On April 5, 2019, she said she learned that her prayers were heard.

“I was making dinner and I had the news on in the background. . . I heard something on the TV about Fisher-Price, and their Rock N’ Play sleeper,” she said. “I walked into the kitchen. And right there on the TV was a picture of the Rock N’ Play, the same thing that Emma died in. And I mean, I was holding a glass of wine and I just it just shattered everywhere.”

That day, the CPSC and Fisher-Price announced the recall, saying “over 30 infant fatalities have occurred.”

“The answer that I was regretfully demanding from God was delivered,” Richter said. She has since filed a lawsuit claiming that the design of the Rock N’ Play was flawed and caused her daughter to asphyxiate.

Fisher-Price, wrote in its response to the lawsuit, denies “every allegation asserted.”

Trumka was not yet a CPSC commissioner or involved with the recall of the Rock N’ Play. But he and his wife owned one and threw it in the trash as soon as he learned about the recall.

“We put our infant son in that product. We didn’t think a company like Fisher-Price would sell a product if they knew . . . children were dying in the product,” he said. “It takes a lot to trust products after that.”

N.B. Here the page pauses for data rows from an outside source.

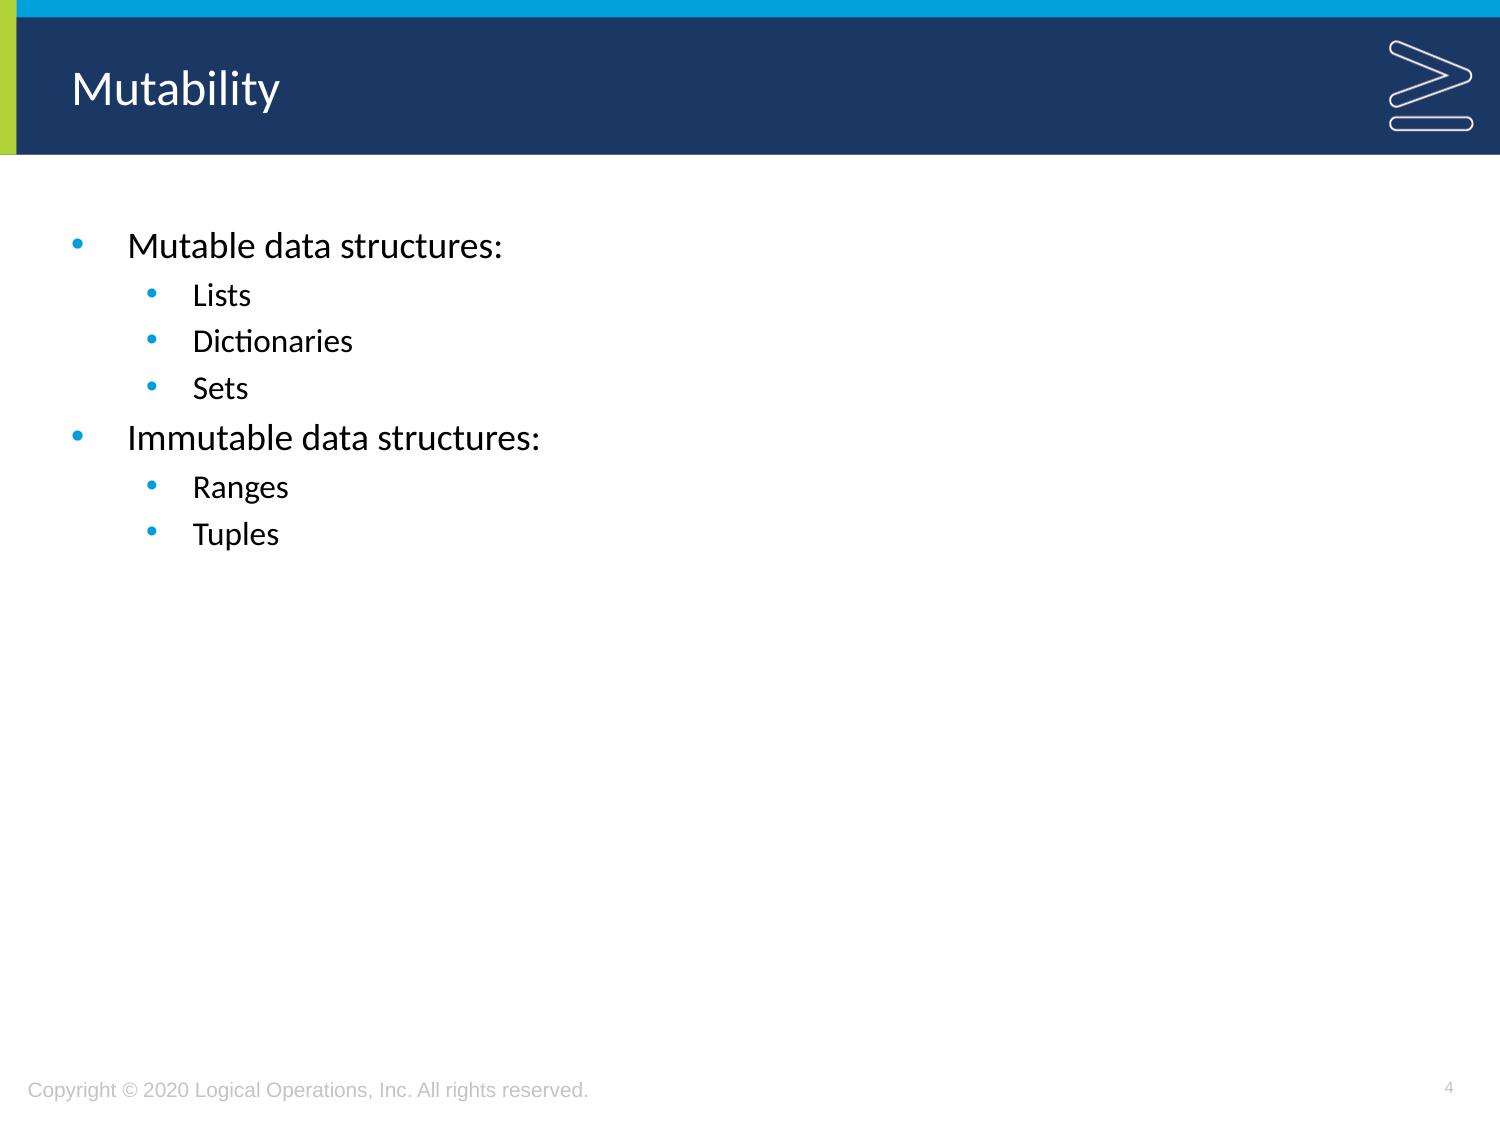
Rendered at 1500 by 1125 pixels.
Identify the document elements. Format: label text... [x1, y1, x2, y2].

list Mutable data structures: Lists Dictionaries Sets Immutable data structures: Ranges Tuples [56, 213, 1444, 1021]
picture [1350, 18, 1500, 155]
picture [0, 0, 56, 155]
title Mutability [56, 16, 1350, 155]
slide_number 4 [1118, 1057, 1469, 1118]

Today, the deaths of at least 97 babies have been tied to the Rock N’ Play even as company executives have continued to stand by the product as safe when used according to package directions.

But Congress in May banned the sale of the Rock N’ Play and other inclined sleeping products with the passage of the Safe Sleep for Babies Act.

“This is the legacy of so many lost children at the hands of a company who knew that they were dying. They knew that their product was killing infants every year. Every year they would get reports,” Richter said. “Do they have an acceptable quota of deaths? Is there a magic number?”